The competition saw 42 restaurants across Japan create menus using Australian premium produce, with the final cook-off broadcast on local television.
The winners were gifted a visit to Victoria’s Lethbridge Wines vineyard, the Jade Tiger abalone facility, Koo Wee Rup asparagus grower-packer-exporter Momack Produce and the Queen Victoria Market in Melbourne’s CBD before heading to a cook-off with Australian chefs.
On tour with the chefs was Austrade's Tokyo-based trade commissioner Julianne Merriman and trade specialist Kiyoko Owaza, who said the competition was designed to increase awareness of a variety of Australian produce and wine in Japan’s high-end food service industry.
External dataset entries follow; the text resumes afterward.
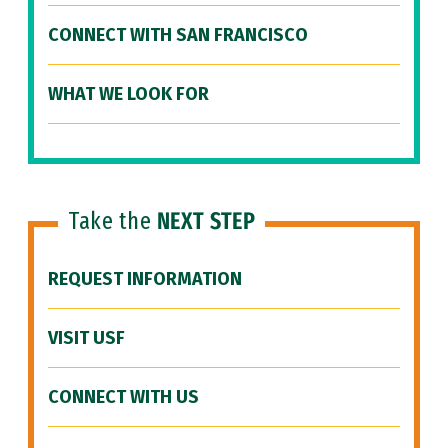
CONNECT WITH SAN FRANCISCO
WHAT WE LOOK FOR
Take the
NEXT STEP
REQUEST INFORMATION
VISIT USF
CONNECT WITH US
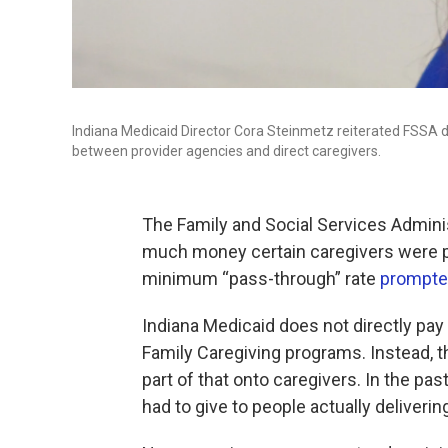
Indiana Medicaid Director Cora Steinmetz reiterated FSSA d
between provider agencies and direct caregivers.
The Family and Social Services Admini
much money certain caregivers were p
minimum “pass-through” rate
prompted
Indiana Medicaid does not directly pay
Family Caregiving programs. Instead, 
part of that onto caregivers. In the pa
had to give to people actually deliverin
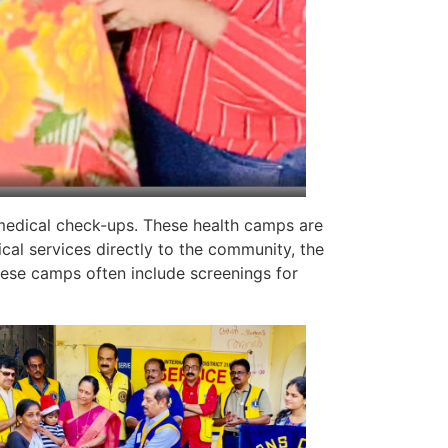
medical check-ups. These health camps are
cal services directly to the community, the
ese camps often include screenings for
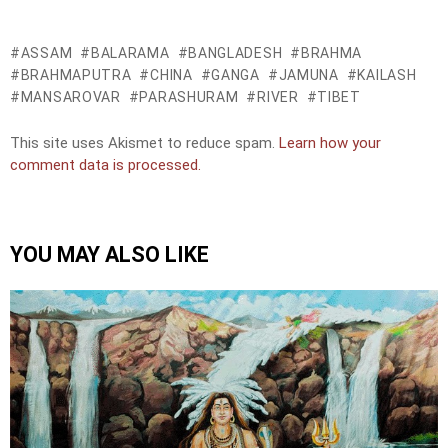
ASSAM
BALARAMA
BANGLADESH
BRAHMA
BRAHMAPUTRA
CHINA
GANGA
JAMUNA
KAILASH
MANSAROVAR
PARASHURAM
RIVER
TIBET
This site uses Akismet to reduce spam.
Learn how your
comment data is processed.
YOU MAY ALSO LIKE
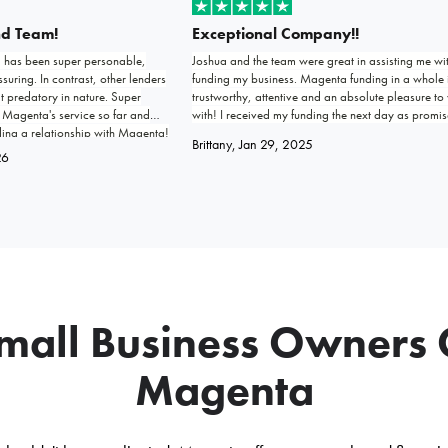
nd Team!
Exceptional Company!!
) has been super personable,
Joshua and the team were great in assisting me wi
uring. In contrast, other lenders
funding my business. Magenta funding in a whole 
t predatory in nature. Super
trustworthy, attentive and an absolute pleasure to
 Magenta's service so far and
with! I received my funding the next day as promis
ding a relationship with Magenta!
Keep up the good work, this company will go far 
Brittany
, Jan 29, 2025
exceed expectations.
26
all Business Owners
Magenta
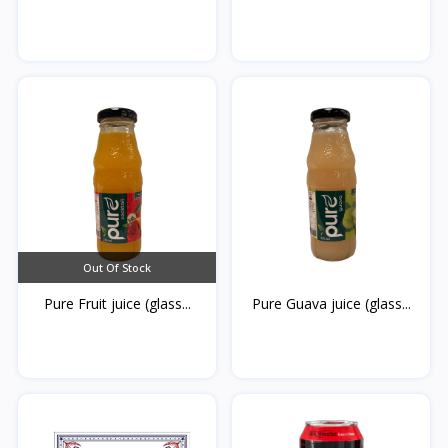
Hot...
Out Of Stock
Pure Fruit juice (glass...
Pure Guava juice (glass...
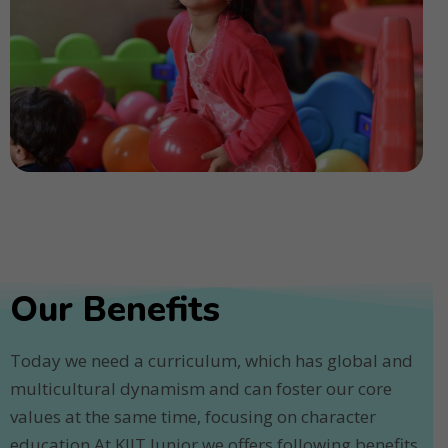
Our Benefits
Today we need a curriculum, which has global and
multicultural dynamism and can foster our core
values at the same time, focusing on character
education.At KIIT Junior we offers following benefits.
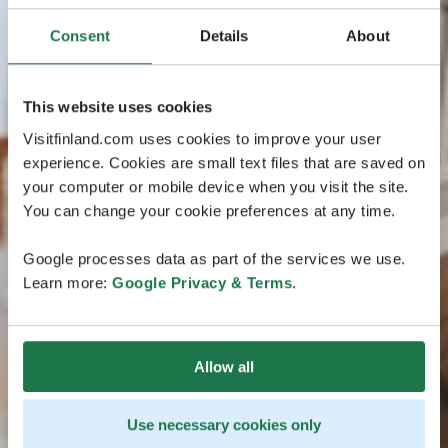
Consent
Details
About
This website uses cookies
Visitfinland.com uses cookies to improve your user
experience. Cookies are small text files that are saved on
your computer or mobile device when you visit the site.
You can change your cookie preferences at any time.
Google processes data as part of the services we use.
Learn more:
Google Privacy & Terms
.
Allow all
Use necessary cookies only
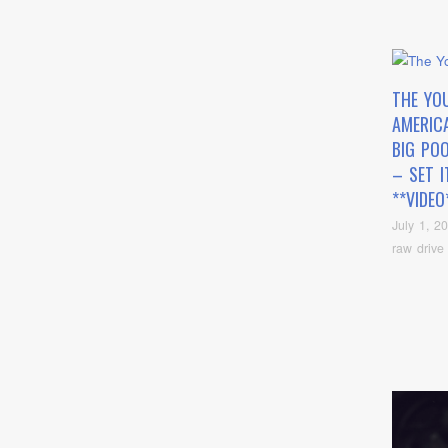
THE YO
AMERIC
BIG PO
– SET I
**VIDEO
July 1, 2
raw drive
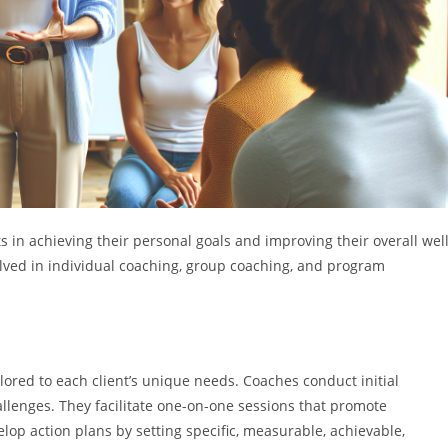
s in achieving their personal goals and improving their overall well
volved in individual coaching, group coaching, and program
lored to each client’s unique needs. Coaches conduct initial
hallenges. They facilitate one-on-one sessions that promote
lop action plans by setting specific, measurable, achievable,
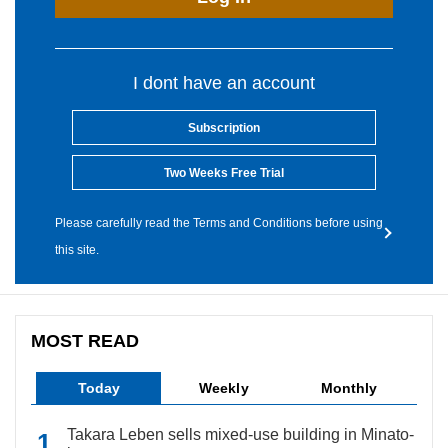
I dont have an account
Subscription
Two Weeks Free Trial
Please carefully read the Terms and Conditions before using
this site.
MOST READ
Today
Weekly
Monthly
Takara Leben sells mixed-use building in Minato-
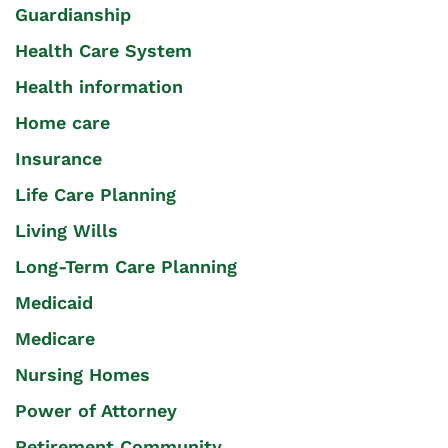
Guardianship
Health Care System
Health information
Home care
Insurance
Life Care Planning
Living Wills
Long-Term Care Planning
Medicaid
Medicare
Nursing Homes
Power of Attorney
Retirement Community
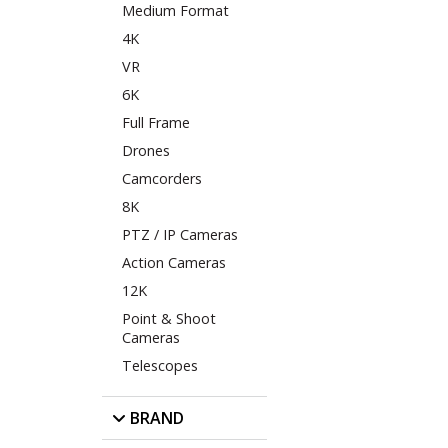
Medium Format
4K
VR
6K
Full Frame
Drones
Camcorders
8K
PTZ / IP Cameras
Action Cameras
12K
Point & Shoot
Cameras
Telescopes
BRAND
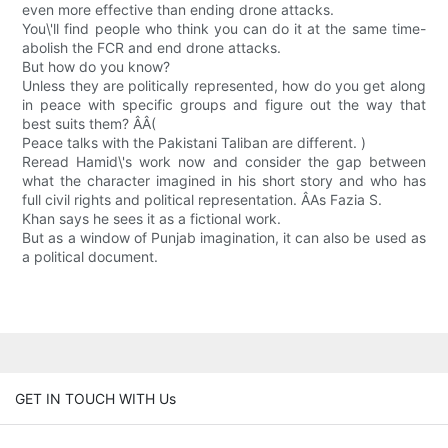
even more effective than ending drone attacks.
You\'ll find people who think you can do it at the same time-
abolish the FCR and end drone attacks.
But how do you know?
Unless they are politically represented, how do you get along
in peace with specific groups and figure out the way that
best suits them? ÂÂ(
Peace talks with the Pakistani Taliban are different. )
Reread Hamid\'s work now and consider the gap between
what the character imagined in his short story and who has
full civil rights and political representation. ÂAs Fazia S.
Khan says he sees it as a fictional work.
But as a window of Punjab imagination, it can also be used as
a political document.
GET IN TOUCH WITH Us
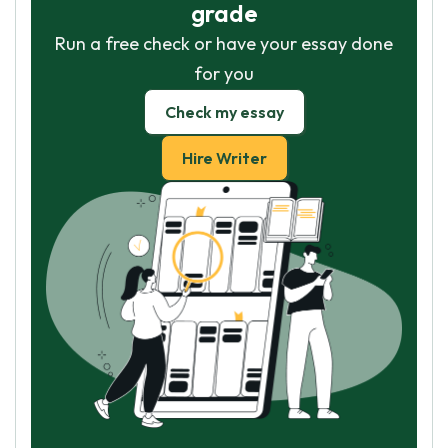
grade
Run a free check or have your essay done
for you
Check my essay
Hire Writer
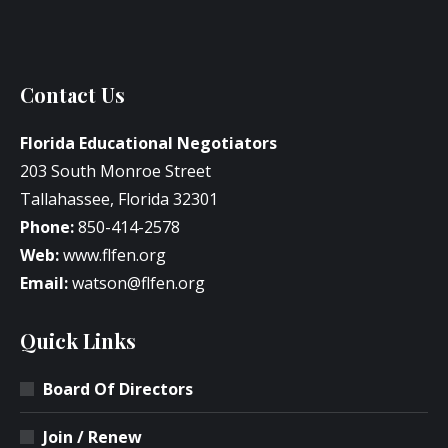
Contact Us
Florida Educational Negotiators
203 South Monroe Street
Tallahassee, Florida 32301
Phone:
850-414-2578
Web:
www.flfen.org
Email:
watson@flfen.org
Quick Links
Board Of Directors
Join / Renew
“Part of this visit was allowing these chefs to experience the natural environment in which Australian produce is grown, and see how it is handled to gain an understanding of the supply chain,” explained Merriman. “Now, they can go back to Japan and can tell a story about the produce.
“They can talk from experience and can be ambassadors for Australian produce.”
While Australian beef, wine and seafood already have a strong reputation in Japan, Merriman said the recently signed Japan-Australia free trade agreement (JAEPA), market access, and the favourable exchange rate have opened a window of opportunity to push the premium message around other Australian produce, such as fruit and vegetables.
The five Japanese winners included Tomohiko Murakami of RIHGA Royal Hotel Restaurant Chambord, Masami Katano of the Prince Park Tower Tokyo Brise Verte, Takayuki Ogawa or Ruby Jack’s Steakhouse Bar, Munehiro Takasue of Cerulean Tower Toyko Hotel and Natsuki Sata of Resort Trust XIV Kyoto Yase Rikyu.
Australian table grapes make mark in Japan
Australian table grape exports to Japan have been the success story of the season, with around 500 containers shipped to the country during the 2015/16 season, up from the forecast 350 containers.
“We gained market access for Australian table grapes in 2014, and along with JAEPA, it’s been a perfect storm for table grape exporters,” Merriman said.
Indeed, the winning chef in the Taste of Australia menu competition used smoked grapes in one of his dishes, which Merriman said blew the judges away.